**Your task**
Quote the lines from the line holding "QAR 469.000" to the very end of the listing, exactly, and no others.

--------------------

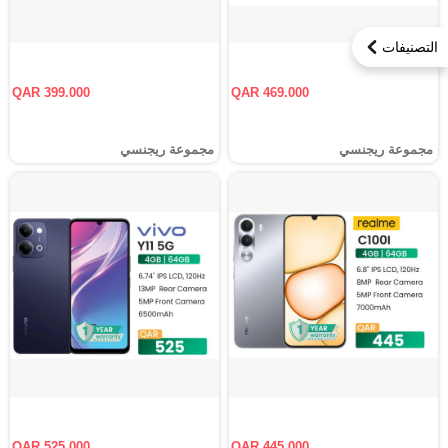
التصنيفات
QAR 399.000
QAR 469.000
مجموعة ريجنسي
مجموعة ريجنسي
QAR 525.000
QAR 445.000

--------------------

**Solved exercise**
QAR 469.000
مجموعة ريجنسي
مجموعة ريجنسي
QAR 525.000
QAR 445.000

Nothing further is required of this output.